## Data under study
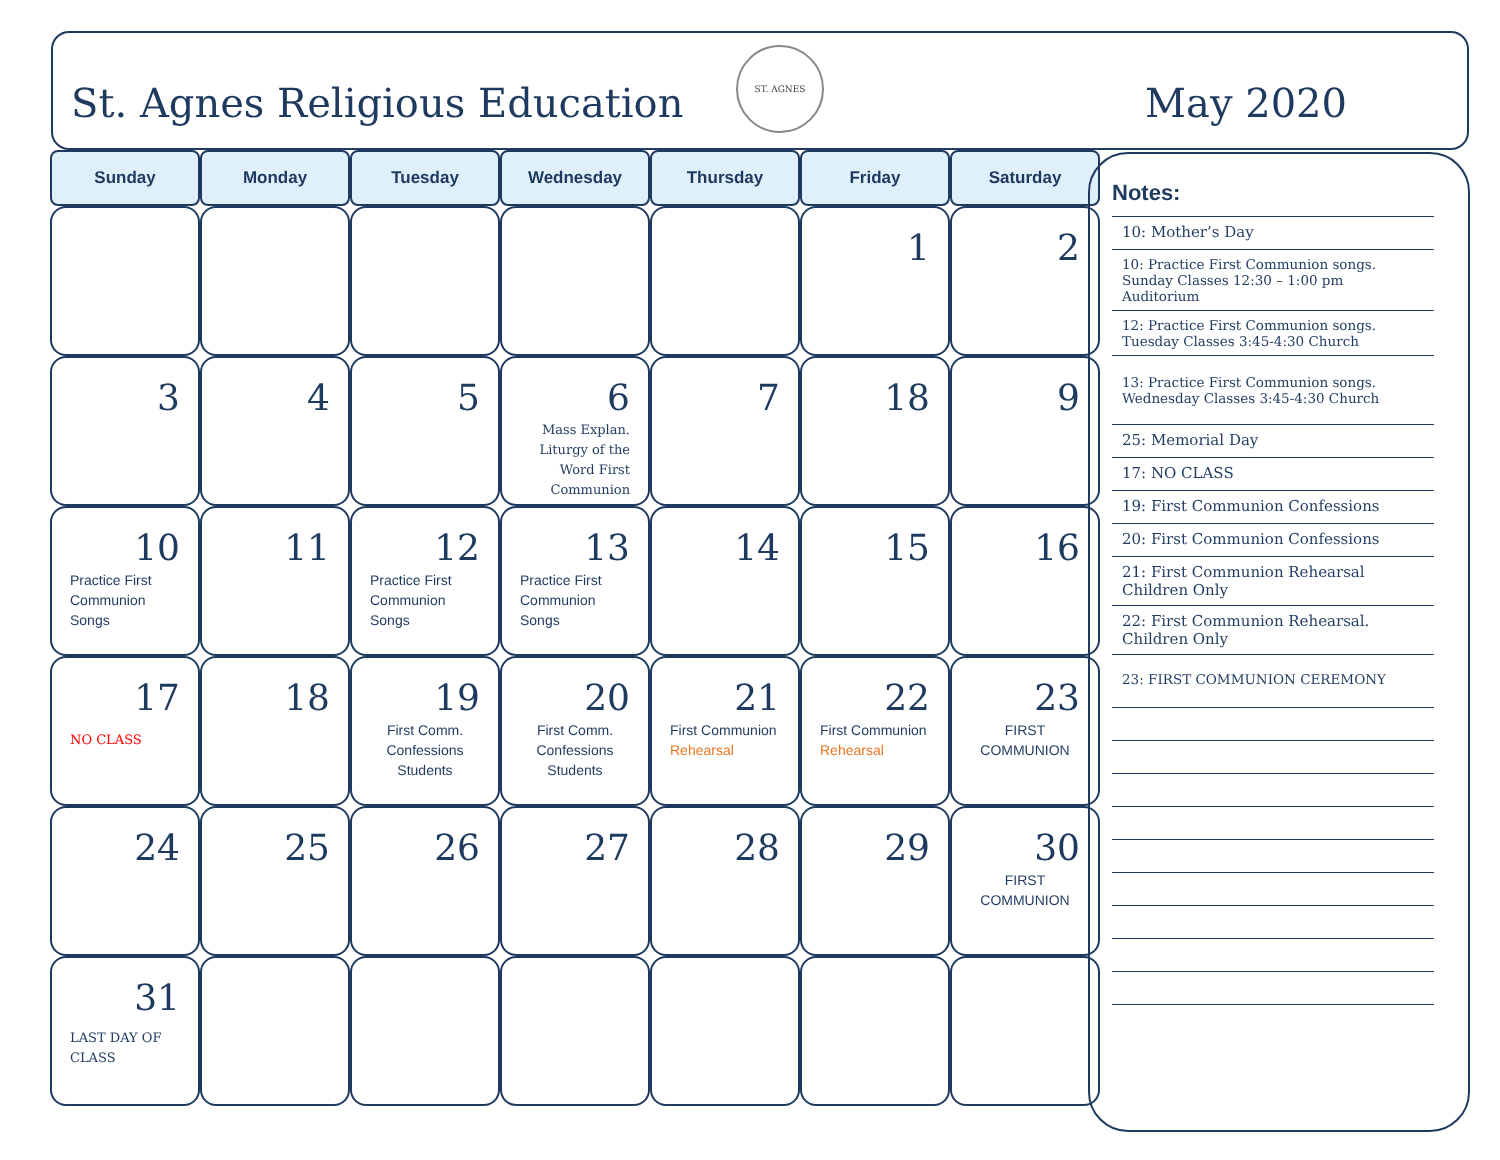St. Agnes Religious Education
ST. AGNES
May 2020
| Sunday | Monday | Tuesday | Wednesday | Thursday | Friday | Saturday |
| --- | --- | --- | --- | --- | --- | --- |
| | | | | | 1 | 2 |
| 3 | 4 | 5 | 6 Mass Explan. Liturgy of the Word First Communion | 7 | 18 | 9 |
| 10 Practice First Communion Songs | 11 | 12 Practice First Communion Songs | 13 Practice First Communion Songs | 14 | 15 | 16 |
| 17 NO CLASS | 18 | 19 First Comm. Confessions Students | 20 First Comm. Confessions Students | 21 First Communion Rehearsal | 22 First Communion Rehearsal | 23 FIRST COMMUNION |
| 24 | 25 | 26 | 27 | 28 | 29 | 30 FIRST COMMUNION |
| 31 LAST DAY OF CLASS | | | | | | |
Notes:
10: Mother’s Day
10: Practice First Communion songs. Sunday Classes 12:30 – 1:00 pm Auditorium
12: Practice First Communion songs. Tuesday Classes 3:45-4:30 Church
13: Practice First Communion songs. Wednesday Classes 3:45-4:30 Church
25: Memorial Day
17: NO CLASS
19: First Communion Confessions
20: First Communion Confessions
21: First Communion Rehearsal Children Only
22: First Communion Rehearsal. Children Only
23: FIRST COMMUNION CEREMONY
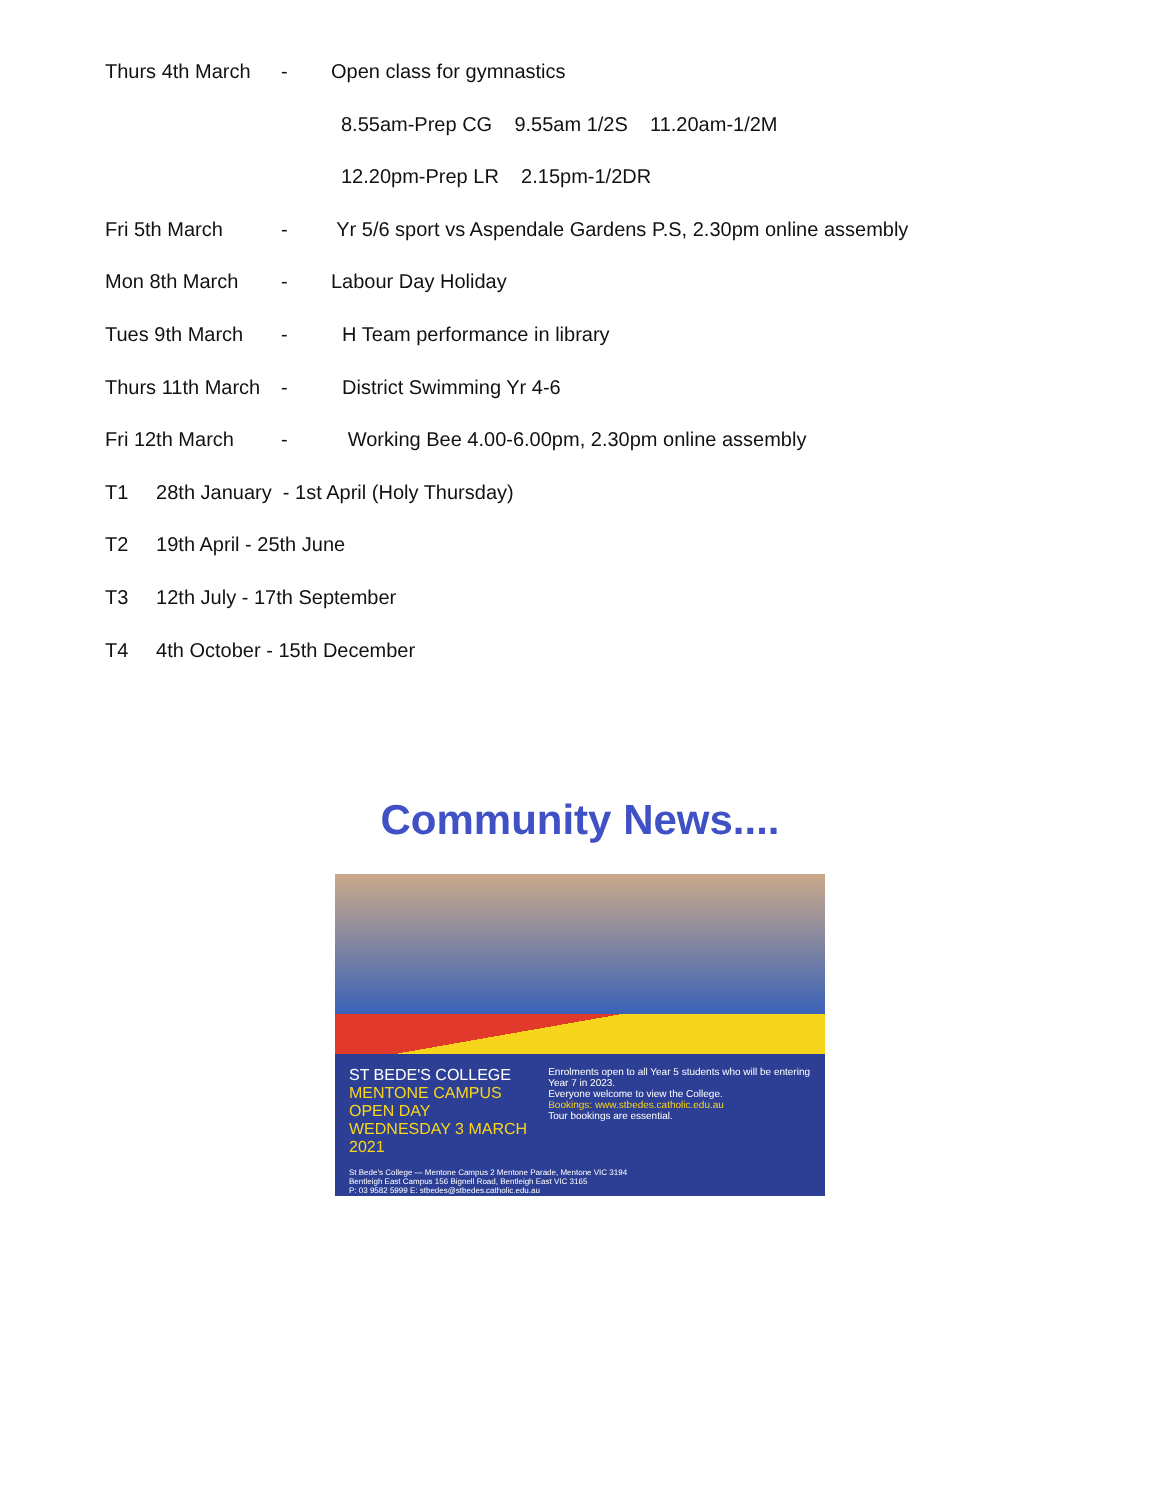Thurs 4th March - Open class for gymnastics
8.55am-Prep CG 9.55am 1/2S 11.20am-1/2M
12.20pm-Prep LR 2.15pm-1/2DR
Fri 5th March - Yr 5/6 sport vs Aspendale Gardens P.S, 2.30pm online assembly
Mon 8th March - Labour Day Holiday
Tues 9th March - H Team performance in library
Thurs 11th March - District Swimming Yr 4-6
Fri 12th March - Working Bee 4.00-6.00pm, 2.30pm online assembly
T1 28th January - 1st April (Holy Thursday)
T2 19th April - 25th June
T3 12th July - 17th September
T4 4th October - 15th December
Community News....
ST BEDE'S COLLEGE
MENTONE CAMPUS OPEN DAY
WEDNESDAY 3 MARCH 2021
Enrolments open to all Year 5 students who will be entering Year 7 in 2023.
Everyone welcome to view the College.
Bookings: www.stbedes.catholic.edu.au
Tour bookings are essential.
St Bede's College — Mentone Campus 2 Mentone Parade, Mentone VIC 3194
Bentleigh East Campus 156 Bignell Road, Bentleigh East VIC 3165
P: 03 9582 5999 E: stbedes@stbedes.catholic.edu.au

## Problem statement
What you return should be the whole listing, word for word, without its pictures.

## Solution to this task
St. Agnes Religious Education
ST. AGNES
May 2020
| Sunday | Monday | Tuesday | Wednesday | Thursday | Friday | Saturday |
| --- | --- | --- | --- | --- | --- | --- |
| | | | | | 1 | 2 |
| 3 | 4 | 5 | 6 Mass Explan. Liturgy of the Word First Communion | 7 | 18 | 9 |
| 10 Practice First Communion Songs | 11 | 12 Practice First Communion Songs | 13 Practice First Communion Songs | 14 | 15 | 16 |
| 17 NO CLASS | 18 | 19 First Comm. Confessions Students | 20 First Comm. Confessions Students | 21 First Communion Rehearsal | 22 First Communion Rehearsal | 23 FIRST COMMUNION |
| 24 | 25 | 26 | 27 | 28 | 29 | 30 FIRST COMMUNION |
| 31 LAST DAY OF CLASS | | | | | | |
Notes:
10: Mother’s Day
10: Practice First Communion songs. Sunday Classes 12:30 – 1:00 pm Auditorium
12: Practice First Communion songs. Tuesday Classes 3:45-4:30 Church
13: Practice First Communion songs. Wednesday Classes 3:45-4:30 Church
25: Memorial Day
17: NO CLASS
19: First Communion Confessions
20: First Communion Confessions
21: First Communion Rehearsal Children Only
22: First Communion Rehearsal. Children Only
23: FIRST COMMUNION CEREMONY
Thurs 4th March - Open class for gymnastics
8.55am-Prep CG 9.55am 1/2S 11.20am-1/2M
12.20pm-Prep LR 2.15pm-1/2DR
Fri 5th March - Yr 5/6 sport vs Aspendale Gardens P.S, 2.30pm online assembly
Mon 8th March - Labour Day Holiday
Tues 9th March - H Team performance in library
Thurs 11th March - District Swimming Yr 4-6
Fri 12th March - Working Bee 4.00-6.00pm, 2.30pm online assembly
T1 28th January - 1st April (Holy Thursday)
T2 19th April - 25th June
T3 12th July - 17th September
T4 4th October - 15th December
Community News....
ST BEDE'S COLLEGE
MENTONE CAMPUS OPEN DAY
WEDNESDAY 3 MARCH 2021
Enrolments open to all Year 5 students who will be entering Year 7 in 2023.
Everyone welcome to view the College.
Bookings: www.stbedes.catholic.edu.au
Tour bookings are essential.
St Bede's College — Mentone Campus 2 Mentone Parade, Mentone VIC 3194
Bentleigh East Campus 156 Bignell Road, Bentleigh East VIC 3165
P: 03 9582 5999 E: stbedes@stbedes.catholic.edu.au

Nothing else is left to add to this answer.